In the interview published on Monday on the Financial Times’ web site, Plenkovic said that Croatia and other countries were grappling with a shrinking population because of low birth rates and emigration to more prosperous regions.

The population of 10 of the 28 EU member states grew smaller in 2018, including Croatia, Latvia, Bulgaria and Romania.

“This is a structural, almost an existential problem for some nations, and we are not the only one,” Plenkovic told the Financial Times.

“We are losing a city of 15,000, 16,000 people per year just by the fact that we have 15,000, 16,000 more deaths than births. For a country of around 4m, that is a lot, right? Plus we have freedom of movement now,” added Plenkovic.

The EU’s newest member is the fifth-fastest shrinking country in the world, and is set to lose 17 per cent of its 2017 population by 2050, according to the UN, the FT reported.

Lower birth rates are one cause, but so is emigration. Between 2013, when Croatia joined the EU, and 2017, approximately 5 per cent of the country’s population moved to other member states, the FT says.

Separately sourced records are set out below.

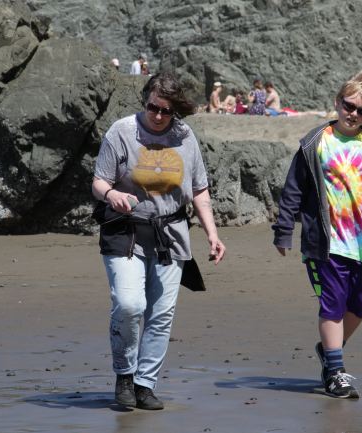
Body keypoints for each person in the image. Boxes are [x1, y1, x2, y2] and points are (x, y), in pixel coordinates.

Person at [92, 73, 226, 410]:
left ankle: (144, 384)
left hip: (171, 235)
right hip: (125, 231)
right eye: (153, 107)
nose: (159, 116)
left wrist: (212, 234)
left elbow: (199, 189)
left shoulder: (184, 136)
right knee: (129, 305)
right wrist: (111, 195)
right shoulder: (122, 131)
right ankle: (125, 374)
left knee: (161, 314)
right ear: (145, 101)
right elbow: (99, 181)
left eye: (167, 111)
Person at [271, 71, 362, 399]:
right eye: (349, 106)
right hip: (326, 243)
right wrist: (284, 230)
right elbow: (293, 189)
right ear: (337, 102)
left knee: (359, 305)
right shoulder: (316, 142)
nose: (353, 114)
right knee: (332, 304)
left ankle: (329, 350)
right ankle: (335, 372)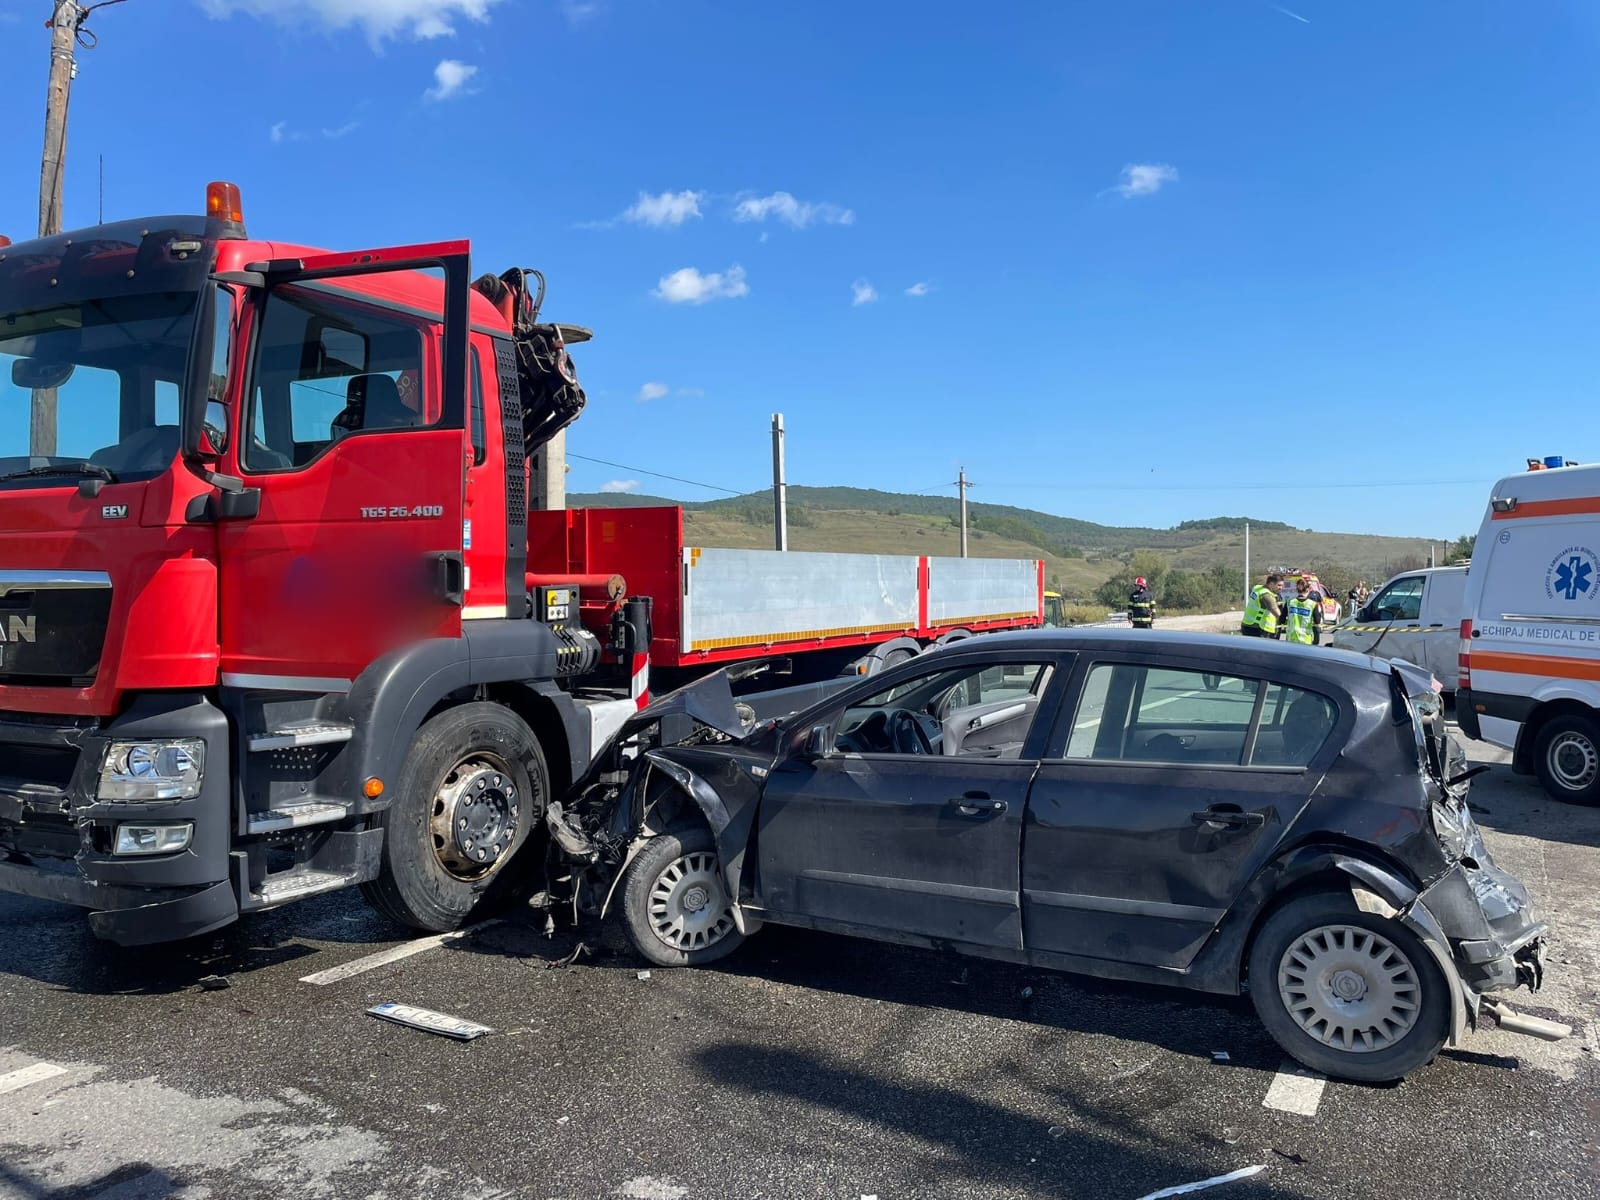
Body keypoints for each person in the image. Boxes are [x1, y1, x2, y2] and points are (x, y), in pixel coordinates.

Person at [1241, 572, 1283, 638]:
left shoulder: (1257, 588)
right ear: (1271, 584)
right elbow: (1277, 613)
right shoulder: (1266, 595)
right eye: (1279, 585)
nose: (1281, 588)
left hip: (1247, 625)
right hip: (1259, 629)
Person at [1285, 577, 1322, 646]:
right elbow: (1317, 621)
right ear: (1307, 589)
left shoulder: (1290, 602)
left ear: (1297, 589)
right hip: (1306, 639)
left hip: (1291, 638)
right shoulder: (1313, 604)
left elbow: (1282, 619)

Croatia wants to put demographics at the heart of its agenda for the EU during its six-month presidency of the bloc starting in January. Zagreb also successfully pushed for its EU commissioner, Dubravka Suica, to receive a portfolio dealing with democracy and demography.

Plenkovic wants Brussels to examine which countries are most affected and what policies and measures have been implemented to boost birth rates.

“We really did a lot in terms of demographic politics, tax, childcare, amounts of money that we give to parents for motherhood, etc — we are doing as much as we can. But I think we should do something at the European level,” he said.

EU cohesion policies would also be critical to addressing the problem, he added.

Here Croatia is about to step into a highly politically charged area. The loss of the UK as a contributor to the EU budget is contributing towards a tight settlement in the EU’s next multi-annual budget.

Eastern European states are anxious to defend the cohesion budget as they seek funding for left-behind regions, even as western nations insist that more EU cash should be devoted to modern priorities including research and climate change.

“The union budget is a big budget — it is a seven-year budget and it has to really find ways to be forthcoming or provide answers to various challenges,” said Plenkovic.